===== SOURCE MATERIAL

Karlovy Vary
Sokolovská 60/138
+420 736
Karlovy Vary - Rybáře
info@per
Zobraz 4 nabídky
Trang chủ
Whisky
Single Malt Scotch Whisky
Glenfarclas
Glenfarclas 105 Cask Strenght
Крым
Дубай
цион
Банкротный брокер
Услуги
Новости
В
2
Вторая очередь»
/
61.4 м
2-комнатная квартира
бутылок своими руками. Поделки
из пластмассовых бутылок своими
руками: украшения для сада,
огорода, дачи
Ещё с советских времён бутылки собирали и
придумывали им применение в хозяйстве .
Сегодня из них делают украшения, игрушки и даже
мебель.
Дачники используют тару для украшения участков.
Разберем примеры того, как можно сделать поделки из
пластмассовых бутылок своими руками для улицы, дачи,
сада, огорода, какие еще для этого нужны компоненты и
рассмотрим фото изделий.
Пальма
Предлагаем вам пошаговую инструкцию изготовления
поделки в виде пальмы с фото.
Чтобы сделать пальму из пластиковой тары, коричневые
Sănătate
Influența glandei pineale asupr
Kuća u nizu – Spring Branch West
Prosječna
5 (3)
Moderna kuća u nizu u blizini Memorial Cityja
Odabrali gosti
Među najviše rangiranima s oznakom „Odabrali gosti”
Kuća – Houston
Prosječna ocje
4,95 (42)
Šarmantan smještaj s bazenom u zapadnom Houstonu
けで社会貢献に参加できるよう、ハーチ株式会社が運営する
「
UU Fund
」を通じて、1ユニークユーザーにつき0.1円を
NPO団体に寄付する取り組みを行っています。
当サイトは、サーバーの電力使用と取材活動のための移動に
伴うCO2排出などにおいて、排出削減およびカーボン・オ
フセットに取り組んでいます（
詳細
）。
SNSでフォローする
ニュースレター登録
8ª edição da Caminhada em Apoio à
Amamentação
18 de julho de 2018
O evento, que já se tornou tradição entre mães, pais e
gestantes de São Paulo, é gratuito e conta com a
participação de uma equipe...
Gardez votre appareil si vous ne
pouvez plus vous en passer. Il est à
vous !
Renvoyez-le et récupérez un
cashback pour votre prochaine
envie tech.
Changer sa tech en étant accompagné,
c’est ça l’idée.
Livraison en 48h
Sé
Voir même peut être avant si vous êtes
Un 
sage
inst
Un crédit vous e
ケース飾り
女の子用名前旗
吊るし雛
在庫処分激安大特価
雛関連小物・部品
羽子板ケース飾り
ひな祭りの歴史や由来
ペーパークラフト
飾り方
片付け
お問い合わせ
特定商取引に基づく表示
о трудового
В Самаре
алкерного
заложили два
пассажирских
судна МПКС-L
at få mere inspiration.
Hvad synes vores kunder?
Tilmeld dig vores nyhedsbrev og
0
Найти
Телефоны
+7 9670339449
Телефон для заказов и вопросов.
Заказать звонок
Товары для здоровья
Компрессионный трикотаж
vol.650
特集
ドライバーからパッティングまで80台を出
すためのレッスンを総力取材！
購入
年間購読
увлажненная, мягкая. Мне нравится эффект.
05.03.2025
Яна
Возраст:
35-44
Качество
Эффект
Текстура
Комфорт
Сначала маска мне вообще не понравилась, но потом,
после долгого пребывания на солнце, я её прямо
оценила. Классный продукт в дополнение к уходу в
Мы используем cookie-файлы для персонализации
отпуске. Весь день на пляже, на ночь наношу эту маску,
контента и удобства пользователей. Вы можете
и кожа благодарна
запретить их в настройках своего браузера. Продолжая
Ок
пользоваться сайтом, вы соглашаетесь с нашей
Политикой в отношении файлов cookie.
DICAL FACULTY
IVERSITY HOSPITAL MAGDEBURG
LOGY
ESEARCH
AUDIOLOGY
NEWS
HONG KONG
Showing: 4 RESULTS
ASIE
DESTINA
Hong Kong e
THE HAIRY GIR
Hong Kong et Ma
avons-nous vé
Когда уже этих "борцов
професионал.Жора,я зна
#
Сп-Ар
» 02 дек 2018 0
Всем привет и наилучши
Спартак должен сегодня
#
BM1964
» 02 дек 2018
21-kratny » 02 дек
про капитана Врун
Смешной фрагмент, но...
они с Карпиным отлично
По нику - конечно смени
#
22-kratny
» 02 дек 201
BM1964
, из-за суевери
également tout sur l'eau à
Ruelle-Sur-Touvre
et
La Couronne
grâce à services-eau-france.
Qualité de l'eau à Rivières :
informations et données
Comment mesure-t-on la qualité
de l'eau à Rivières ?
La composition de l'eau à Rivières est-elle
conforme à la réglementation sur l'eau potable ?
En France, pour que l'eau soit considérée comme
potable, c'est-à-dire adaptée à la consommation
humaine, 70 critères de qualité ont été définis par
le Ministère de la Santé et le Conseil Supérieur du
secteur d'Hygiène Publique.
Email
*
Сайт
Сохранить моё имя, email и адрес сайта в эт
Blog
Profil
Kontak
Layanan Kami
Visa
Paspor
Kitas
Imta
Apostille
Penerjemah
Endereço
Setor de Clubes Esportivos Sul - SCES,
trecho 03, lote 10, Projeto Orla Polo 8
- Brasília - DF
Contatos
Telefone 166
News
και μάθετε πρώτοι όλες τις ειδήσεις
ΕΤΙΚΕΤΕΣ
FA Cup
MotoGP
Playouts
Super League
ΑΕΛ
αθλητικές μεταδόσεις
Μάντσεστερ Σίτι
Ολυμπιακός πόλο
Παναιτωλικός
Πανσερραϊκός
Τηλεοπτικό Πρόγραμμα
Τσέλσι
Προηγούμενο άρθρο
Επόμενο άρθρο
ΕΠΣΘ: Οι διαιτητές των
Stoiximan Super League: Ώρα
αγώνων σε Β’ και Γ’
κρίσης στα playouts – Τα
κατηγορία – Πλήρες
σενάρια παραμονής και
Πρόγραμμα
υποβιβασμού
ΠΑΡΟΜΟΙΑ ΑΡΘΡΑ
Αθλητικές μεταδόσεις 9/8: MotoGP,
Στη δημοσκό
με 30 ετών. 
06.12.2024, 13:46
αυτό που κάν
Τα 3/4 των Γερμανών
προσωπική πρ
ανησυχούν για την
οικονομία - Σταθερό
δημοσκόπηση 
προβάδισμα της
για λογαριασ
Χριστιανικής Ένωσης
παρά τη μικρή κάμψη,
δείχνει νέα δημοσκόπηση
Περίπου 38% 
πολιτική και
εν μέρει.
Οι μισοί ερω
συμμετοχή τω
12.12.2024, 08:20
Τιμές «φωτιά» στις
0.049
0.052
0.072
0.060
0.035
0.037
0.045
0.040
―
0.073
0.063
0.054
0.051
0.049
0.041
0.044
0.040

==========

PROBLEM DETAILS —
After identifying the lines above that contain "украшения", copy each one.

SOLUTION TO THE EXERCISE —
руками: украшения для сада,
Сегодня из них делают украшения, игрушки и даже
Дачники используют тару для украшения участков.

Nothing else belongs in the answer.